Instructions for the task: Without pictures, repeat exactly the lines from the one containing "Seznam dárců" through the end of the entries.

== Data to examine ==

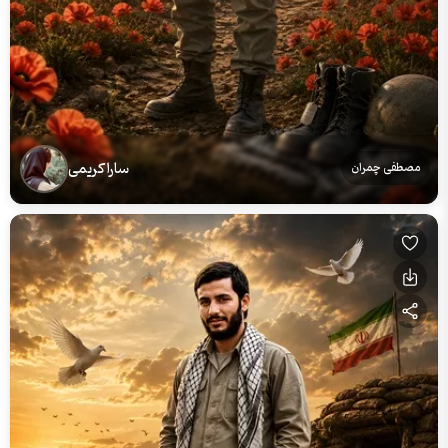
سارا کریمی
مصطفی چمران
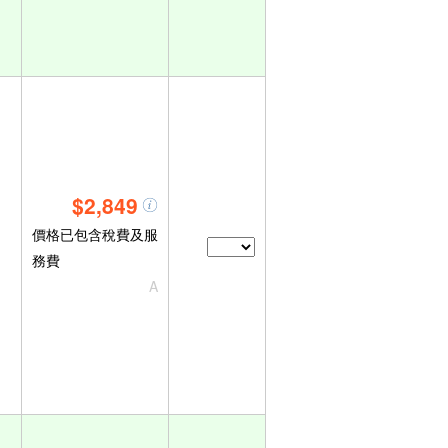
$2,849
價格已包含稅費及服
務費
A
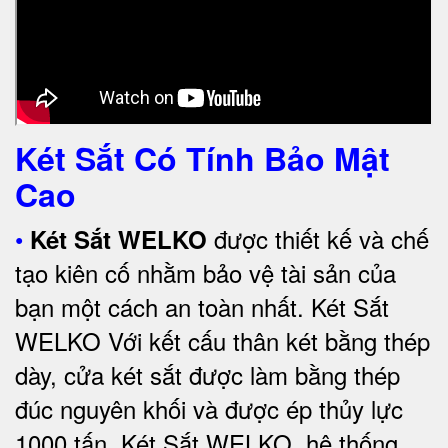
Két Sắt Có Tính Bảo Mật
Cao
•
được thiết kế và chế
Két Sắt WELKO
tạo kiên cố nhằm bảo vệ tài sản của
bạn một cách an toàn nhất.
Két Sắt
WELKO Với kết cấu thân két bằng thép
dày, cửa két sắt được làm bằng thép
đúc nguyên khối và được ép thủy lực
1000 tấn.
Két Sắt WELKO
, hệ thống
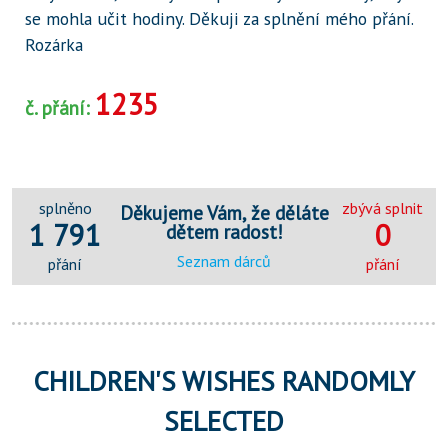
se mohla učit hodiny. Děkuji za splnění mého přání.
Rozárka
1235
č. přání:
splněno
zbývá splnit
Děkujeme Vám, že děláte
1 791
0
dětem radost!
Seznam dárců
přání
přání
CHILDREN'S WISHES RANDOMLY
SELECTED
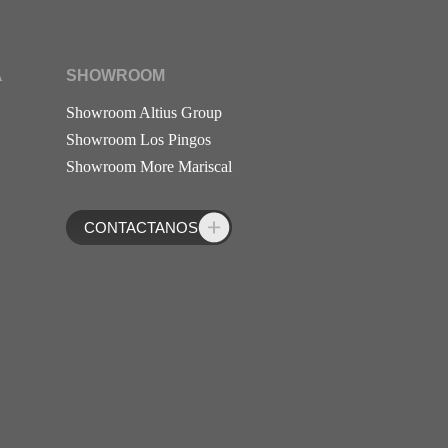
A
SHOWROOM
Showroom Altius Group
Showroom Los Pingos
Showroom More Mariscal
CONTACTANOS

===

Answer for this exercise:
Seznam dárců
přání
přání
CHILDREN'S WISHES RANDOMLY
SELECTED
A
SHOWROOM
Showroom Altius Group
Showroom Los Pingos
Showroom More Mariscal
CONTACTANOS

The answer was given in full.